Android 5.0 Lollipop has been billed as one of the biggest and most important updates to Google's mobile operating system but even that reputation has done little to help with one major issue: fragmentation.

Lollipop was first made available as an over-the-air update on November 12 yet after nearly two months in the wild, it hasn't even made a blip on the radar according to Google's latest official data.

Google's developer dashboard, which collected data about devices running the latest Google Play Store app during a 7-day period ending January 5, reveals that less than 0.1 percent of devices are running Android 5.0 Lollipop.

As you can see in the graphic above, Lollipop isn't even listed.
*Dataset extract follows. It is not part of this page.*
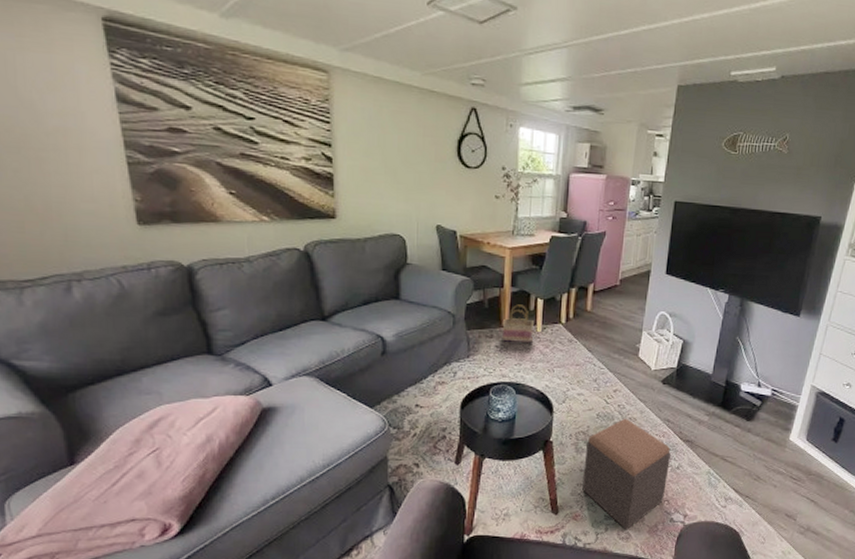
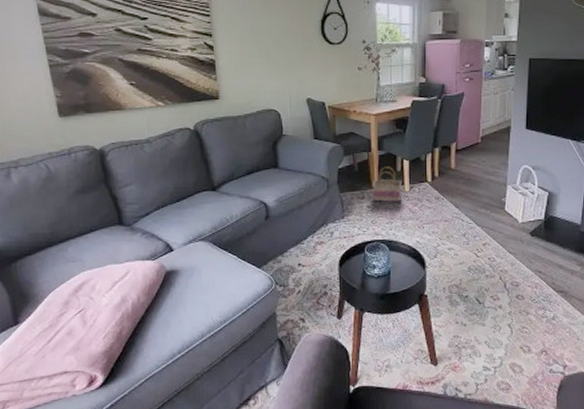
footstool: present [582,418,671,530] -> none [459,270,545,381]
That's because the list excludes any version of Android that is installed on less than 0.1 percent of devices.

Such fragmentation isn't a huge surprise when you consider how few devices currently have access to the update. Outside of Google's family of Nexus devices (Nexus 4, Nexus 5, Nexus 6, Nexus 7 and Nexus 10), Samsung's Galaxy S5 is the only handset I'm aware of that has had the update released for it and only in a few select regions.

Android 4.4 KitKat, meanwhile, has seen its adoption rate increase substantially in recent months. As of early November, KitKat was installed on 30.2 percent of devices. That figure has since climbed to 39.1 percent.